Casi al otro extremo de la mesa se encontraba un hombre ataviado con una rúnica de monje: el enviado del paseo Soleado. Junto a él se sentaba un hombre de aspecto desaliñado que debía de rondar los sesenta. Bellis recordaba haber visto su rostro en algunos carteles: era el rey Federico de Vos-y-los-Vuestros. A su lado había otro hombre con el rostro gris y lleno de cicatrices: el general de Sombras.

El grupo más nutrido con mucha diferencia era el de Raleas. Parecía que hubiera asistido un porcentaje considerable del Consejo Democrático, hombres y mujeres de varias razas diferentes que se agolpaban formando un pequeño y estrecho círculo que sobresalía de la mesa como el diente de un engranaje. Cuchicheaban constantemente entre sí y miraban a los representantes de Anguilagua con visible hostilidad.

Éstos se encontraban en el extremo derecho de la mesa: los Amantes. Observando, sin hablar. Sentados juntos y en silencio, los rostros sendas e idénticas máscaras de violencia.

Y frente a ellos, con los ojos sobre ellos, con una mirada mucho más cautelosa y mucho más inteligente que la defensiva animosidad de los consejeros de Raleas, se encontraba un hombre pálido al que Bellis nunca había visto, vestido con ropas sencillas y oscuras. Tenía la nariz ancha y los labios muy gruesos. Su ensortijado cabello negro era lo único indisciplinado en su persona. Sus ojos eran extraordinarios. Oscuros e intensamente brillantes. Hipnóticos.

Con un ligero escalofrío, Bellis se dio cuenta de que aquél era el señor del paseo de Otoño Seco, el mayor rival de los Amantes. Él era la razón de que aquella reunión se celebrase después de la caída del sol. Él era el vampiro: el Brucolaco.

Nadie ignoraba que la reunión era una formalidad y que las posturas de los asistentes estaban decididas desde hacía tiempo. Las discusiones y argumentaciones eran mera retórica, las alianzas tácitas y las enemistades estaban casi a la vista. Bellis hablaba cuando se dirigían a ella y ofrecía con brevedad su opinión sobre alguna cuestión de lenguaje.

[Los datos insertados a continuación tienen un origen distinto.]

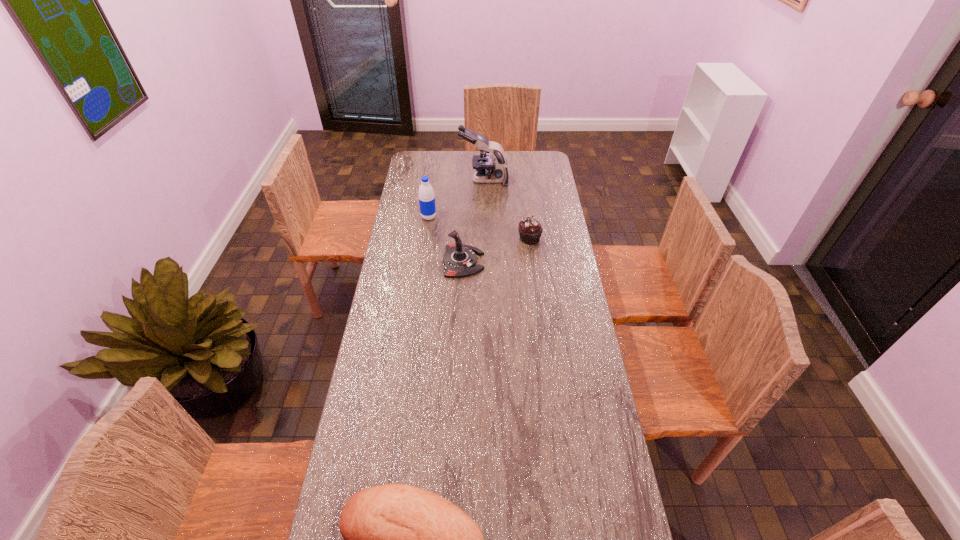
Find the location of a particular element. free spot between the microscope and the fourth shortest object is located at coordinates (456, 198).

Find the location of a particular element. The height and width of the screenshot is (540, 960). free space between the rightmost object and the tallest object is located at coordinates (507, 209).

You are a GUI agent. You are given a task and a screenshot of the screen. Output one action in this format:
    pyautogui.click(x=<x>, y=<y>)
    Task: Click on the free area in between the rightmost object and the fourth shortest object
    This screenshot has height=540, width=960.
    Given the screenshot: What is the action you would take?
    pyautogui.click(x=479, y=228)

I want to click on empty space that is in between the fourth shortest object and the microscope, so click(x=456, y=198).

The image size is (960, 540). Find the location of `free space that is in between the cupcake and the second tallest object`. free space that is in between the cupcake and the second tallest object is located at coordinates (479, 228).

Identify the location of unoccupied position between the joystick and the tallest object. The height and width of the screenshot is (540, 960). tap(473, 221).

Where is `vacant space that's between the third shortest object and the rightmost object`? The image size is (960, 540). vacant space that's between the third shortest object and the rightmost object is located at coordinates (496, 250).

Where is `unoccupied area between the cupcake and the tallest object`? Image resolution: width=960 pixels, height=540 pixels. unoccupied area between the cupcake and the tallest object is located at coordinates (507, 209).

Point out which object is positioned as the second nearest to the fourth nearest object. Please provide its 2D coordinates. Your answer should be formatted as a tuple, i.e. [(x, y)], where the tuple contains the x and y coordinates of a point satisfying the conditions above.

[(488, 169)]

Find the location of a particular element. Image resolution: width=960 pixels, height=540 pixels. object that is the second nearest to the fourth nearest object is located at coordinates (488, 169).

Cinco paseos estaban a favor del plan de los Amantes. Libreros parecía genuinamente entusiasmado por el proyecto de Anguilagua; Jhour y Sombras estaban a sueldo y harían lo que se les dijese. Federico de Vos-y-los-Vuestros había vendido su voto a los Amantes sin el menor sonrojo, sabiendo que serían los mejores postores.

Sólo el paseo Soleado y Raleas, que actuaban juntos, y el Brucolaco de Otoño Seco, que estaba solo, se oponían a los Amantes. Eran cinco contra tres. El plan se llevaría a cabo de inmediato.

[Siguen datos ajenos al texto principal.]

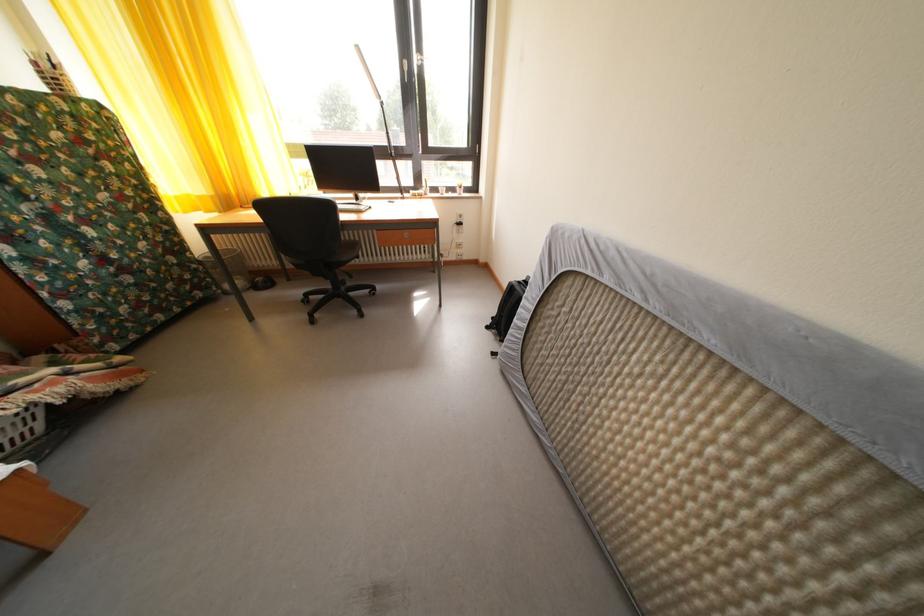
Find the location of a particular element. silver window handle is located at coordinates (407, 69).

—No fuimos informados —dijo Vordakine, del Consejo de Raleas, una mujer de semblante duro que vilipendiaba a los Amantes por su deshonestidad. Estaba intentando por todos los medios conseguir que Federico o las khepri de Libreros cambiasen de bando—. Nadie nos informó de las intenciones de Anguilagua cuando sus saqueadores regresaron con la plataforma crobuzoniana
Sorghum
. En aquel momento sólo se habló de un incremento de energía y potencia, generación de electricidad y petróleo baratos. La leche de roca no fue mencionada. Y ahora parece ser que toda esa potencia barata ya ha sido asignada al proyecto del avanc. ¿Quién sabe lo que pretenderán hacer cuando el avanc esté en sus manos?

Por vez primera, el Brucolaco se puso en pie. Mantuvo la mirada fija sobre el grupo de los Amantes… en concreto, advirtió Bellis, sobre Doul.

—Bueno, ése
es
el asunto —su voz era áspera y sonaba desde el fondo de su garganta—. Ésa es precisamente la cuestión —su larga lengua asomó un instante. Los ojos de Bellis se abrieron mucho—. ¿Qué tienen planeado? ¿Qué podría alguien hacer con un avanc? ¿Adónde podría ir?

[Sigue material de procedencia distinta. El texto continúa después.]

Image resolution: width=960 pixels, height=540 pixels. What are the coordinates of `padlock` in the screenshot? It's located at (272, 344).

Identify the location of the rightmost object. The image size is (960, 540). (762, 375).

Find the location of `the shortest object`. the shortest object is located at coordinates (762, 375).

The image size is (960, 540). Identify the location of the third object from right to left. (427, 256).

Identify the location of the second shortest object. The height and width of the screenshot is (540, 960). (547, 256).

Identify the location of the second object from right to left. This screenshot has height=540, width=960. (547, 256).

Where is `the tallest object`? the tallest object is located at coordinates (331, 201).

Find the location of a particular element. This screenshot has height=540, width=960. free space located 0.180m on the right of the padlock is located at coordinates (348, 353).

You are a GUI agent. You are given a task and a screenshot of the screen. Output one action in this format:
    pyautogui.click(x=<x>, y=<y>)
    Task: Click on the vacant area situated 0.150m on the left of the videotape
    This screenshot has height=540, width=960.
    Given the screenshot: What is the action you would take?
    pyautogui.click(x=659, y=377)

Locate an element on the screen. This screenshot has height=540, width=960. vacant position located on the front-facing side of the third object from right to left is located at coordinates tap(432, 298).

El rey mercader Federico se agitó y escupió. Vordakine apeló a él, recordándole compromisos y favores pasados de los que Bellis no sabía nada. Él apartó la mirada. No iba a cambiar de idea. Miró de soslayo a los Amantes y éstos sonrieron y asintieron al unísono.

Te compraremos
, decían con aquel movimiento,
y si Raleas o Soleado o cualquier otro lugar trata de oponerse a nosotros, simplemente ofreceremos más que ellos. Di tu precio
.

Por toda la sala, quienes se oponían a la invocación del avanc parecían viejos y cansados.